Мальчуганы выглядели такими испуганными, что, по мнению гамена, им нужна была известная встряска.

– Чего вы там пищите! – крикнул он. – Вам не нравится здесь? Не нарядно для вас?.. В Тюльери, что ли, прикажете вас поместить?.. Скоты вы после этого!.. Смотрите вы у меня! Я ведь шутить с собой не позволю! Я вам покажу, как рыла воротить! Подумаешь, какие важные особы.

При боязни бывает очень полезна легкая суровость – она успокаивает. Дети подошли к Гаврошу и прижались к нему.

Тронутый таким доверием, он сразу перешел от строгости к ласке и, обратившись к младшему, мягко сказал ему:

– Дурачок ты этакий! Темно-то не здесь, а на дворе. На дворе льет дождь как из ведра, а здесь его нет; на дворе стужа, а здесь хоть не дует; на дворе куча народа, а здесь – никого, кроме нас; на дворе даже луны не видать, а здесь моя свечка, черт возьми! Чего же вам еще надо?

Дети начали посмелее оглядывать помещение, но Гаврош не дал им долго заниматься этим.

– Ступайте туда, – сказал он им, вталкивая их в глубину своей «комнаты», где помещалась его постель.

Постель Гавроша была вполне «как следует» – с тюфяком, «одеялом» и «альковом с пологом». Тюфяком служила соломенная циновка, одеялом – большая, почти новая и очень теплая серая шерстяная попона, альков же был устроен следующим образом: три длинных шеста – два спереди, один сзади – были крепко водружены внизу брюшной полости слона, а верхушками связаны вместе, так что получился пирамидальный шатер. На этот шатер была накинута проволочная сеть, искусно прикрепленная к шестам. Сеть эта составляла часть клетки, в которой помещаются в зверинцах птицы. К «полу» она была прикреплена рядом тяжелых камней, положенных на ее края. Под этим-то шатром, очень напоминавшим эскимосский, и находилась постель Гавроша. Шесты представляли «альков», сеть – «полог».

Гаврош раздвинул несколько камней спереди, и «полог», плотно запахнутый, раскрылся.

– Ну, малыши, вот вам и постель; ложитесь! – сказал гамен, помогая им пробраться под шатер.

Потом он сам забрался вслед за ними и также плотно накрыл опять полог и прикрепил его камнями, но только уже с внутренней стороны. Все трое растянулись на циновке.

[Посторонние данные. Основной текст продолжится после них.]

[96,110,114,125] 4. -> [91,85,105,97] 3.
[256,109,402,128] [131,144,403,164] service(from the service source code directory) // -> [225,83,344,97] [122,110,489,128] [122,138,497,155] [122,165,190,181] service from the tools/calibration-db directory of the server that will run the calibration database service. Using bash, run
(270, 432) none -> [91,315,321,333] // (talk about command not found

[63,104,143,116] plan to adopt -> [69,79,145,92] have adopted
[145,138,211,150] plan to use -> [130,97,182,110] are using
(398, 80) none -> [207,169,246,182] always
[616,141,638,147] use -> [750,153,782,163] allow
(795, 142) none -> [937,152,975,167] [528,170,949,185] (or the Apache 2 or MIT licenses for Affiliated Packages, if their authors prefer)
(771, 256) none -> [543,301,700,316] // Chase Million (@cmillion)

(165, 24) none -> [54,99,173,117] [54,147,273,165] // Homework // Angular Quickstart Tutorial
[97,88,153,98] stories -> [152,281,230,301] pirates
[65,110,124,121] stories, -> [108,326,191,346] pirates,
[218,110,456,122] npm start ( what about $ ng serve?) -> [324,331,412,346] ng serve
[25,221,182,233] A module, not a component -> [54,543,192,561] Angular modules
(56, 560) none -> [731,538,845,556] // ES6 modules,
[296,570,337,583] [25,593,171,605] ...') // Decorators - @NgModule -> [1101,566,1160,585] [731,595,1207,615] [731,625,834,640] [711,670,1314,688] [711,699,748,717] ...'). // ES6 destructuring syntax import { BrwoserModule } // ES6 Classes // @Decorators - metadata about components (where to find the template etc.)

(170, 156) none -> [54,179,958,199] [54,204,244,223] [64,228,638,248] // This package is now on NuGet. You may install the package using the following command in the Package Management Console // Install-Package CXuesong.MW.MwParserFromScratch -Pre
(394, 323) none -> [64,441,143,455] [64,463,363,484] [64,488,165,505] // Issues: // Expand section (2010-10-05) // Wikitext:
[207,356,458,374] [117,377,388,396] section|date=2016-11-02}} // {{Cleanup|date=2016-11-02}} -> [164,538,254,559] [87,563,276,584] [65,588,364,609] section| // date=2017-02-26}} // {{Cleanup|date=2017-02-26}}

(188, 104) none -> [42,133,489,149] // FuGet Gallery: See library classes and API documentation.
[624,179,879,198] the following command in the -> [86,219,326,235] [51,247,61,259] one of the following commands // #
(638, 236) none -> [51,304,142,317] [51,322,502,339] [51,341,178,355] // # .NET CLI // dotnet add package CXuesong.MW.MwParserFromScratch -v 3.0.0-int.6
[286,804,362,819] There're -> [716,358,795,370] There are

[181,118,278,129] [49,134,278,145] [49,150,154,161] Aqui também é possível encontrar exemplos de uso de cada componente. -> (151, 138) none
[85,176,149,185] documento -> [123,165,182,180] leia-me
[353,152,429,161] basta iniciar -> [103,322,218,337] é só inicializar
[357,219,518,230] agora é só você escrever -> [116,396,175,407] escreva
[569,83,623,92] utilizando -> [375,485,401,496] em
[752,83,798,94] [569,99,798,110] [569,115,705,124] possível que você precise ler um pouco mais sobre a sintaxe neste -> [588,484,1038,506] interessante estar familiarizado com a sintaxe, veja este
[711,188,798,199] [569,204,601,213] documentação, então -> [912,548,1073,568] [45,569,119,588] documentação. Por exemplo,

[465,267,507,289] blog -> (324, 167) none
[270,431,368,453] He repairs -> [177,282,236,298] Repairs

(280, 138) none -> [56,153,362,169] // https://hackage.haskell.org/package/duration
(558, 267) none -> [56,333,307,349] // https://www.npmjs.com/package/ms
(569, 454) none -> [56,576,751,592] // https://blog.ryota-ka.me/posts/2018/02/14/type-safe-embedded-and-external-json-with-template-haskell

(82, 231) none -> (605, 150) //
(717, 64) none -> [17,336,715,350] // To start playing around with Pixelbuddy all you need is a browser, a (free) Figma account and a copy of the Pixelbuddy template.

Как ни малы были ребята, но ни один из них не мог стоять в алькове, потому что тот был слишком низок.

Гаврош все время держал в руке свою «крысу».

– Теперь извольте дрыхнуть! – скомандовал он. – Я потушу канделябр.

– Сударь, – спросил старший мальчик, показывая на сетку, – а это что такое?

– Это от крыс, – с важностью отвечал Гаврош. – Дрыхните же, говорю вам!

Однако через секунду он счел нужным снизойти к незнанию малюток и прибавил им в поучение:

– Все, что вы здесь видите, взято мною из зоологического сада от зверей. Там всего этого много, целая кладовая. Стоит только перелезть через стену, вскарабкаться в окошко, проползти под дверь, и бери что хочешь.

Во время этого объяснения он закутывал меньшего мальчика частью попоны.

– Ах, как тепло! Как хорошо! – бормотал обрадованный ребенок.

Гаврош с довольным видом полюбовался на одеяло и сказал:

– И это тоже из зверинца. Это я стибрил у обезьян.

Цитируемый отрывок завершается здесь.